Our demonstration home is based on ‘ Design for Dementia’, the outcome from the cumulative knowledge gained from Innovate Dementia Europe funded research partnership into living better at home with dementia developed by Bill Halsall of Halsall Lloyd Partnership and Dr Rob McDonald of John Moores University Liverpool, in conjunction with Mersey Care NHS, Intereg IVB, Dementia Action Alliance and the SURF (Service Users Reference Forum). A distinguishing feature of this work was the participatory nature of the research, involving health professionals, academics and carers along with a living laboratory of people with dementia.
BRE in conjunction with Loughborough University and Halsall Lloyd partnership has taken the original ‘Design for Dementia’ principles forward to develop Chris and Sally’s house. This is in the form of a refurbished 2 up 2 down Victorian terrace, one of the U.K.’s most numerous types of homes. Although the concept building is a refurbishment the principals are equally applicable for new homes. This exemplar home will promote ideas, further knowledge and form the centre piece for future research.

The converted building’s features include:

  • Clear lines of sight and colour-coded paths through the home that help guide people towards each specific room
  • Increased natural lighting – proven to help people stay alert during the day and to sleep better at night
  • Noise reduction features – to lower the chances of stress.
  • Simple switches and heating controls, and safety sensors in high risks areas such as the kitchen

The demonstration house is based on the ‘design for dementia principals’ previously developed by Dr Rob McDonald and Bill Halsall at Liverpool John Moores University.

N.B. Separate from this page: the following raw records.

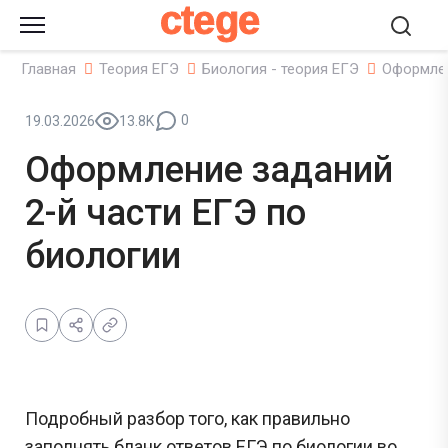
ctege
Главная
Теория ЕГЭ
Биология - теория ЕГЭ
Оформлен
0
19.03.2026
13.8K
Оформление заданий
2-й части ЕГЭ по
биологии
Подробный разбор того, как правильно
заполнять бланк ответов ЕГЭ по биологии во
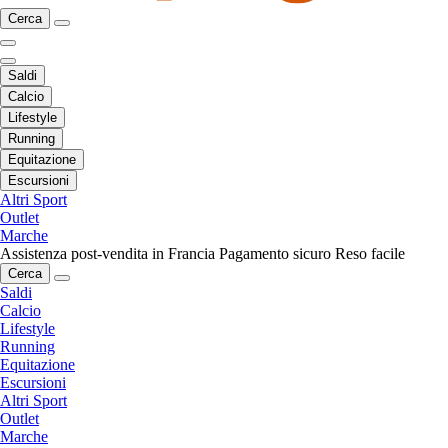
Cerca
Saldi
Calcio
Lifestyle
Running
Equitazione
Escursioni
Altri Sport
Outlet
Marche
Assistenza post-vendita in Francia
Pagamento sicuro
Reso facile
Cerca
Saldi
Calcio
Lifestyle
Running
Equitazione
Escursioni
Altri Sport
Outlet
Marche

Director of BRE Innovation Parks Dr David Kelly said: ‘Our aim here is to show how homes can be adapted to better meet the needs of dementia sufferers and delay the need for care by the state for months or even years. Currently, the average cost of state care is between £30,000 to £40,000 per annum. Creating environments which allow people to live independently at home for longer could save a significant amount. That money could instead be channelled into research that alleviates the condition and reduces the emotional stress to the individual.’